Sacolejando num ônibus no altiplano boliviano
Marcio Fernandes – Nós deixamos Potosi na dúvida se o motorista contratado iria aparecer. Não apareceu, é claro, e a solução foi por em prática o plano B: fazer o trecho Potosi-Uyuni de ônibus à moda boliviana.
O terminal de passageiros é tumultuado pelo assédio das vendedoras de passagens e algo irritante os gritos dos motoristas no momento em que você está com dor de cabeça e náusea causada pela altitude. Ainda bem que não embarcou em nosso ônibus uma “chola” que tinha na bagagem 1/4 de uma vaca com osso em saco improvisado.
O sistema pinga-pinga da viagem é bem o divertido e explica em parte a duração de 3h45 para se percorrer 200 quilômetros. Na verdade, o ônibus, todo colorido, é velho, lento, mais para sujo, e a estrada muito desafiadora. Bastante sinuosa e cheia de sobe-desce, a rodovia está quase toda assentada em altitude acima dos 4 mil metros.
A paisagem é deslumbrante e vai se alterando na medida em que o ônibus faz lenta progressão pela cordilheira andina. Em um momento há pastagens com milhares de lhamas a perder de vista.

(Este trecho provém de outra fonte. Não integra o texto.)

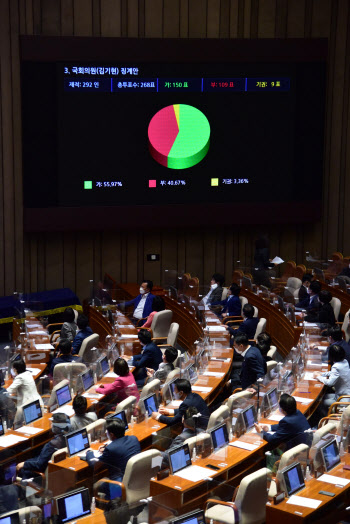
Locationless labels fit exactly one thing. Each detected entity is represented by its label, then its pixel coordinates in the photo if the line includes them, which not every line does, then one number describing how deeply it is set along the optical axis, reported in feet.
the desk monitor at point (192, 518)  35.02
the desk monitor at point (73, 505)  38.91
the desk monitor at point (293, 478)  42.22
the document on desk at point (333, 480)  43.58
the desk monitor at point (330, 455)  45.19
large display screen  89.10
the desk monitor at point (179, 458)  44.86
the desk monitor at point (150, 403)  53.69
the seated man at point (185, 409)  51.45
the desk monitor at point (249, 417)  51.19
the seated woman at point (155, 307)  77.05
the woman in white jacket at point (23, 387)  56.34
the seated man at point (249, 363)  60.29
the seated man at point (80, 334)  70.52
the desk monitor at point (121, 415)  51.96
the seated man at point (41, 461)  47.62
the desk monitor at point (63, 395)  56.95
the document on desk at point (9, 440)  50.50
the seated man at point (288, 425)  48.42
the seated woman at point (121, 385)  57.31
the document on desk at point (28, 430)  52.38
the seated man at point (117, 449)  45.73
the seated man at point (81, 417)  49.90
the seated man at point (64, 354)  63.21
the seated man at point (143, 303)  81.05
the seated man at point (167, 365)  60.13
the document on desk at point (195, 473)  44.32
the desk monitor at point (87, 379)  60.34
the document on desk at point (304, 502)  41.08
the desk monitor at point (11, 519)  35.55
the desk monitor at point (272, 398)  54.53
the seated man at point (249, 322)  73.05
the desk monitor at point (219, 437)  48.14
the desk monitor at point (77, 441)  48.03
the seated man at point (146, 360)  64.55
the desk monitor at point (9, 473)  40.93
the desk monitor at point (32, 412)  53.78
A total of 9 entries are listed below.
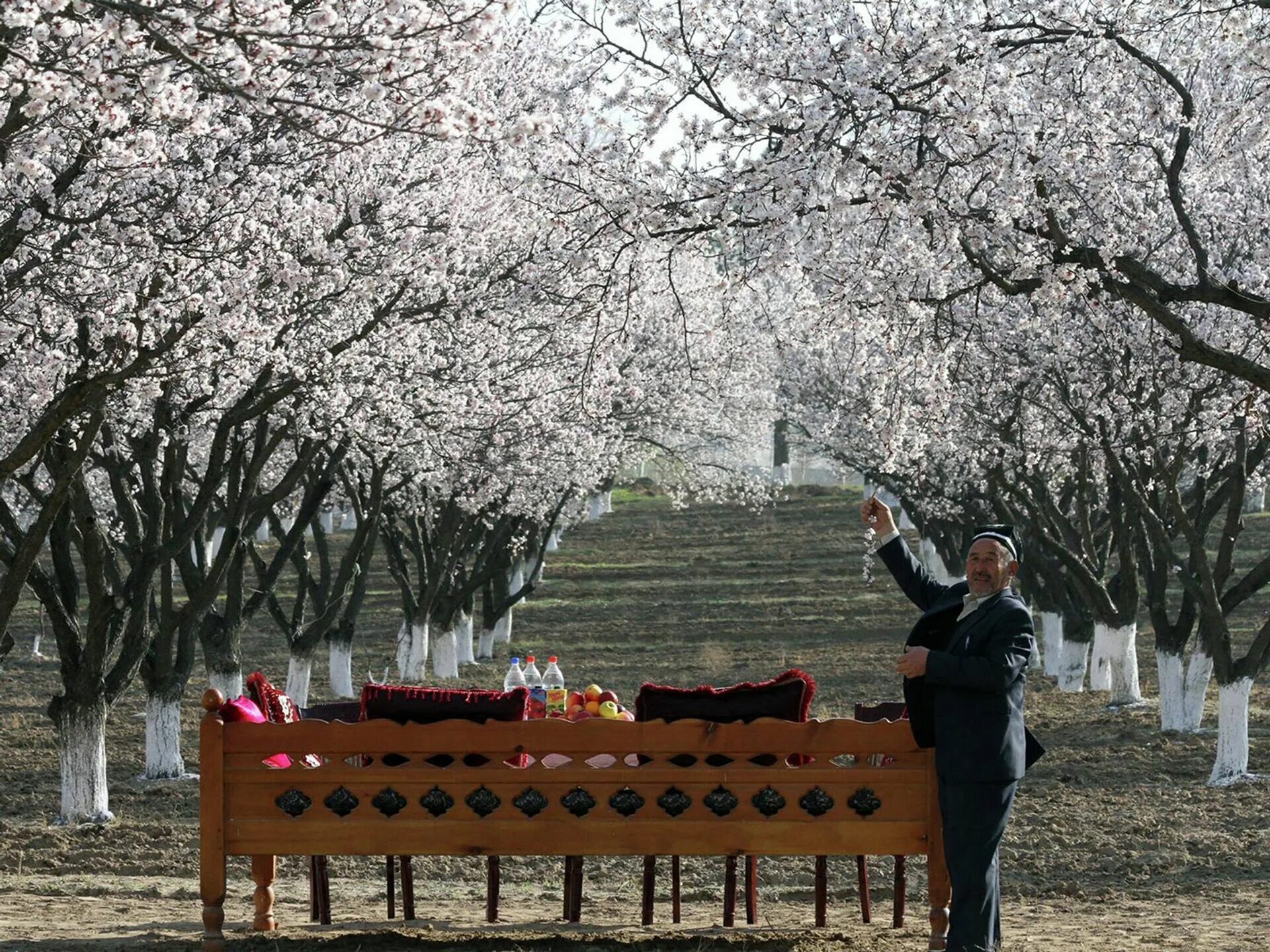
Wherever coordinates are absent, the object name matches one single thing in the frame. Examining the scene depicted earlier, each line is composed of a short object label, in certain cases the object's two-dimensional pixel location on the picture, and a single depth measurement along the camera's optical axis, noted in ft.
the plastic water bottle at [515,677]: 65.26
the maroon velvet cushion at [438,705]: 48.32
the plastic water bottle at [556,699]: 58.90
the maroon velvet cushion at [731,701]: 48.88
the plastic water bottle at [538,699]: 55.36
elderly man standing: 42.91
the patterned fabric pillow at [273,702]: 51.21
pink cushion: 48.26
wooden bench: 47.26
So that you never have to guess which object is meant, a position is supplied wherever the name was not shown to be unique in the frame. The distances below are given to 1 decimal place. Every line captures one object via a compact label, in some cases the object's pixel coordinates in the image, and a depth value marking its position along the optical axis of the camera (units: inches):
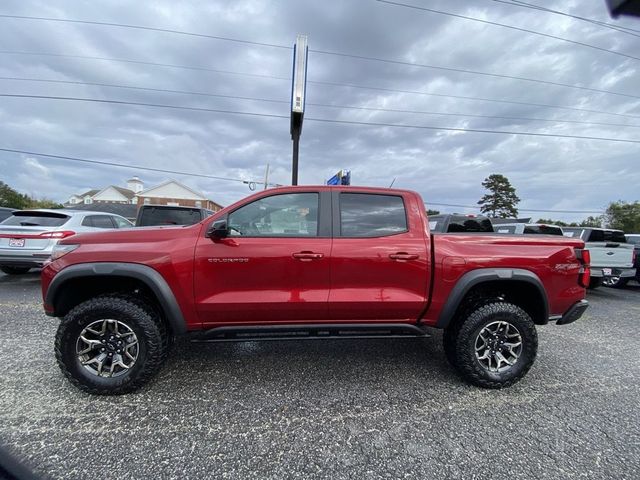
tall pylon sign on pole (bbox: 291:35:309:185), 378.9
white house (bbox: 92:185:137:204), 2346.2
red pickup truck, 104.3
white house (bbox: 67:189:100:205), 2479.1
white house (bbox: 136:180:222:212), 2026.3
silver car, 237.1
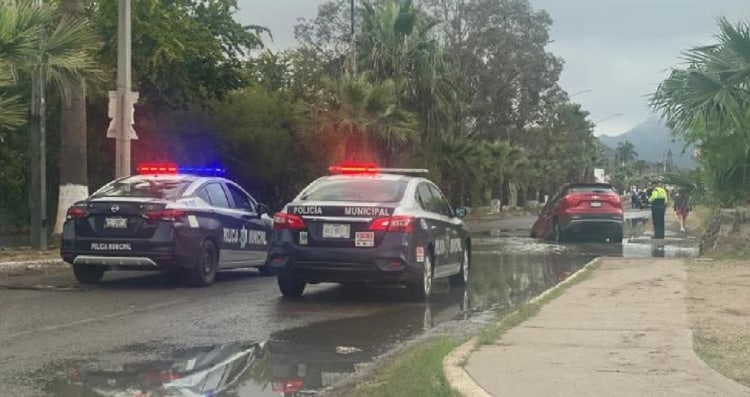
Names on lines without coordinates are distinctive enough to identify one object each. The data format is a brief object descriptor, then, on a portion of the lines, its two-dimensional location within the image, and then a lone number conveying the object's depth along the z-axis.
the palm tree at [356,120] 29.28
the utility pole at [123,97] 17.14
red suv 23.44
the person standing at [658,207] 25.34
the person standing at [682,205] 20.86
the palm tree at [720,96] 15.69
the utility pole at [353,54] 32.41
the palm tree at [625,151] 174.00
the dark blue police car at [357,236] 10.99
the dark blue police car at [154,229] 12.13
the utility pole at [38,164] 16.50
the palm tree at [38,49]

Em outro, paredões de rochas cobertos de cactos. Há momentos em que os Andes oferecem no cume da montanha crista de pináculos vermelhos a contrastar com o céu 100% azul.
Existe um aviso expresso no ônibus a advertir ser proibido comer no interior do veículo, mas não faltam vendedoras ambulantes de comidas no corredor da viatura toda vez que há parada em um vilarejo. Sem falar da comida levada a bordo pelos próprios passageiros. A sensação é de que você está em um trem na Alemanha, onde o pessoal transforma o vagão em loja de fast food.
Mesmo morto de fome, não quis me arriscar, pois ainda trago no abdômen as consequências de ter bebido um suco de mamão, de duvidosa procedência, em copo de vidro com mancha permanente de caldo de bactéria. Legado da espelunca do hotel de Santa Cruz de la Sierra de triste lembrança.
Não sou muito fã de bicho, mas achei a lhama um espetáculo de simpatia. Elas têm o pescoço espigado, o pêlo viçoso e parecem sorrir para ti enquanto pastam as gramíneas ásperas do solo andino. Ainda não está decidido, mas a tendência é não comer um filé do bicho no almoço.
Na última meia-hora de viagem, a estrada se apruma em uma planície alongada de perder de vista. É uma reta só e o motorista do ônibus aproveita para baixar o pé no acelerador.
Bateu uma vontade expressiva de comer frango bem frito com limão galego. O que não falta na culinária boliviana é frango. Agora, se você me perguntar se é saboroso o modo de preparo, eu diria que não. Aqui ninguém sabe fazer um frango a passarinho.